Hay una dinámica de negación de la realidad que me pone especialmente nerviosa, que es cada vez más común, y que es muy perniciosa en general. Lo explicaré con una didáctica parábola. Cualquier parecido con la realidad es por una buena razón.
Imaginemos el siguiente diálogo:
—Lord Dewhurst descubrió las propiedades de la macguffinita.
—En realidad fue Enid Higginbottom, su ayudante y chacha ocasional, quien realizó el trabajo que firmó Lord Dewhurst.

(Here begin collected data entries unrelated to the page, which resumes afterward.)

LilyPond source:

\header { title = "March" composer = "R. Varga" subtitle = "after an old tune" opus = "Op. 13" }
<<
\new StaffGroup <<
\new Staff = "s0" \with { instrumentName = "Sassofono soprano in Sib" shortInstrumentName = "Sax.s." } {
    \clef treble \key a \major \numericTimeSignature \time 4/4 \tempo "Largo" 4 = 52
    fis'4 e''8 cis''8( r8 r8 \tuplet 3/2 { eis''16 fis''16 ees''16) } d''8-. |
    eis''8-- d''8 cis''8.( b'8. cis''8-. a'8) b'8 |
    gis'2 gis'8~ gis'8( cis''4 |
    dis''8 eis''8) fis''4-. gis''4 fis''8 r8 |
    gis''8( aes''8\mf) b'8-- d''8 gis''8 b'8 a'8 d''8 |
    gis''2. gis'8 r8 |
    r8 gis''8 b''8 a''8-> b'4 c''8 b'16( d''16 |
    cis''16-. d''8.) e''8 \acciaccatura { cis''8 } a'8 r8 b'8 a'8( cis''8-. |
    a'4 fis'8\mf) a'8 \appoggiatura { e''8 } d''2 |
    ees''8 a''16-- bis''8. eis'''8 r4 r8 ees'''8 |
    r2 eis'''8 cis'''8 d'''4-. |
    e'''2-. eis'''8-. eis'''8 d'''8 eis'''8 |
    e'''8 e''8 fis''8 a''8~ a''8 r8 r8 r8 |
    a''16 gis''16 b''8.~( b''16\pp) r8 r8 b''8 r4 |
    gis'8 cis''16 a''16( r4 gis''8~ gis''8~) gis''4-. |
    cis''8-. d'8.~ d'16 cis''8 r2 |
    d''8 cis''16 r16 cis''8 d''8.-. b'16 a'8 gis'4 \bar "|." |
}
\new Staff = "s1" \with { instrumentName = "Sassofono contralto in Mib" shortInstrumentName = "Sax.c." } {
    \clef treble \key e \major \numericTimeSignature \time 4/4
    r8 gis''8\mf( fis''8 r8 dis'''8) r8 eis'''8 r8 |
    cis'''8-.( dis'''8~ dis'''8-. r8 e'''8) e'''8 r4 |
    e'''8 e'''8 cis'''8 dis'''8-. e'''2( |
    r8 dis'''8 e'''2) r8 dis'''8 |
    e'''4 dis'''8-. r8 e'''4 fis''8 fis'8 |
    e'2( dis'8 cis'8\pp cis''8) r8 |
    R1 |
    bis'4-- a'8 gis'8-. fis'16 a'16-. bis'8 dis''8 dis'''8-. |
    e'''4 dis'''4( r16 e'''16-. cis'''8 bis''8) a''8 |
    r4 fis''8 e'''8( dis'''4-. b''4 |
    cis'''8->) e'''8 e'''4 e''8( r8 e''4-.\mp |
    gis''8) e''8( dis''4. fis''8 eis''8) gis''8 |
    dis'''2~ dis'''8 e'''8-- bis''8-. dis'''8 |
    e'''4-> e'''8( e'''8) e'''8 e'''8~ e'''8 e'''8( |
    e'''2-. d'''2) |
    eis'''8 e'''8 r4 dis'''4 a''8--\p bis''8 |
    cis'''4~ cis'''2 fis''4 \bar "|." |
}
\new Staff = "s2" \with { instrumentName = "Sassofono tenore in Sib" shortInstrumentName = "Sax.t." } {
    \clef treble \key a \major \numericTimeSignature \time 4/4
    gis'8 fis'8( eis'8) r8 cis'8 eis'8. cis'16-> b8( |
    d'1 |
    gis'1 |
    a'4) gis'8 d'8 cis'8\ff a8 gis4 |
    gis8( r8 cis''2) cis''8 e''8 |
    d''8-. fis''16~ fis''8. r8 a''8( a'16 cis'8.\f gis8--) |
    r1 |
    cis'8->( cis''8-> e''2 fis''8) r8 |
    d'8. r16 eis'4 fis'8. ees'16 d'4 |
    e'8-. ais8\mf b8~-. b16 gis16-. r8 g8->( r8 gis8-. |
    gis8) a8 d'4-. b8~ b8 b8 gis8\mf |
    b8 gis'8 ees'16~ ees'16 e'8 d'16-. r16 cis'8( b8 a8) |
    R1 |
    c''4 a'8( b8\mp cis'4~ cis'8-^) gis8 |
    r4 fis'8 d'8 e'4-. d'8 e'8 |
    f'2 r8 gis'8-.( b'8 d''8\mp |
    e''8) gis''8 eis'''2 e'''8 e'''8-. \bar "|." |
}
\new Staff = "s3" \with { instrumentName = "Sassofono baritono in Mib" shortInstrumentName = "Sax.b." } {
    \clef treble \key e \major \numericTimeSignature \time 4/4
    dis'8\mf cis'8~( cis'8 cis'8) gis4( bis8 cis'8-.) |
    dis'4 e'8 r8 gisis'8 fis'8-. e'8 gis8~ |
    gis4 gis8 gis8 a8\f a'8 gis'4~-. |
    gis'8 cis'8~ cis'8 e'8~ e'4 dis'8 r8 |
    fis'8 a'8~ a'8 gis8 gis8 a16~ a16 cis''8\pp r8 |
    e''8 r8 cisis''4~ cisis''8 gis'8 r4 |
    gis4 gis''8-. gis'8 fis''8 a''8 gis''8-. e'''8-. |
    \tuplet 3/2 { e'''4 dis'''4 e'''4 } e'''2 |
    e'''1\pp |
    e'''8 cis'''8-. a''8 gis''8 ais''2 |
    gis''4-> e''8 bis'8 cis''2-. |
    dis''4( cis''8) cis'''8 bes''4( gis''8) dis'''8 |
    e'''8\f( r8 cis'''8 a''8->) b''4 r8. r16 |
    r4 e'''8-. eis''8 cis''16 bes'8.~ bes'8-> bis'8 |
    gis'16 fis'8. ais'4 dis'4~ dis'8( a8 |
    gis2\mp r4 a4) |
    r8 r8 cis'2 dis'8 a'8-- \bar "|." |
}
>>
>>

—Bueno, esa es tu opinión.
—Aquí están las notas de Enid, con la letra de Enid y correcciones de la propia Enid, y una carta de Lord Dewhurst a la Royal Society en la que copia, palabra por palabra, las notas de Enid. También tenemos testimonios de la cocinera y el mayordomo de Lord Dewhurst que declararon por escrito ver a Enid experimentando con la macguffinita mientras Lord Dewhurst se ponía pomada en el bigote y hablaba mal de los whigs.
—A lo mejor fue Enid la que plagió.
—Y también hay aquí un testimonio del Arzobispo de Canterbury declarando que un día, en visita pastoral a la residencia de Lord Dewhurst, vio a Enid pasando a limpio sus notas mientras Lord Dewhurst la miraba por encima del hombro y decía «¡Mira detrás de ti, Enid! ¡Un mono de tres cabezas!» y cuando Enid se giró Lord Dewhurst le birló las notas y las cambió por una receta de pavo trufado mientras fingía un ataque de nervios para despistar a Enid.
—Eso son habladurías.
—Y sabemos que Enid dejó la residencia de Lord Dewhurst para establecerse por su cuenta y se carteó con otros famosos científicos de la época, con quienes tuvo detalladas e incisivas conversaciones respecto a la macguffinita. De hecho Lord Lytton-Cummings dejó por escrito que su famoso Test de Lytton-Cummings no hubiera sido posible sin las aportaciones de Enid a la hora de estabilizar la macguffinita.
—Eso es circunstancial, pudo haber sido engañado por Enid.
—Y ADEMÁS dos años después un ángel bajó a la tierra y grabó con letras de fuego «Enid Higginbottom descubrió primero las propiedades de la macguffinita», leyenda que todavía es visible ya que lo escribió en la fachada de la abadía de Westminster a 15 metros de altura y con letras de un metro de alto.
—Bueno, nunca sabremos lo que pasó realmente.
N. del Ed.: Enid Higginbottom se casó con un recolector de sanguijuelas llamado Bernard Moore. Tras mudarse a Hull con su marido, Enid patentó algunas aplicaciones prácticas de la macguffinita y con el dinero que recibió por ello la pareja estableció una próspera alfarería que hoy día es el pub «The Drunken Leech», famoso por sus patatas rellenas y su destilería con tecnología basada en la macguffinita. Lord Dewhurst tiene una estatua en Nursery Row Park con una placa que dice: «Al descubridor de las propiedades de la macguffinita, el pueblo agradecido».

Tal vez una médium pueda contactar con Lord Dewhurst mediante una ouija para que este gran ombre* pueda demostrar su inocencia ante tremendas acusaciones.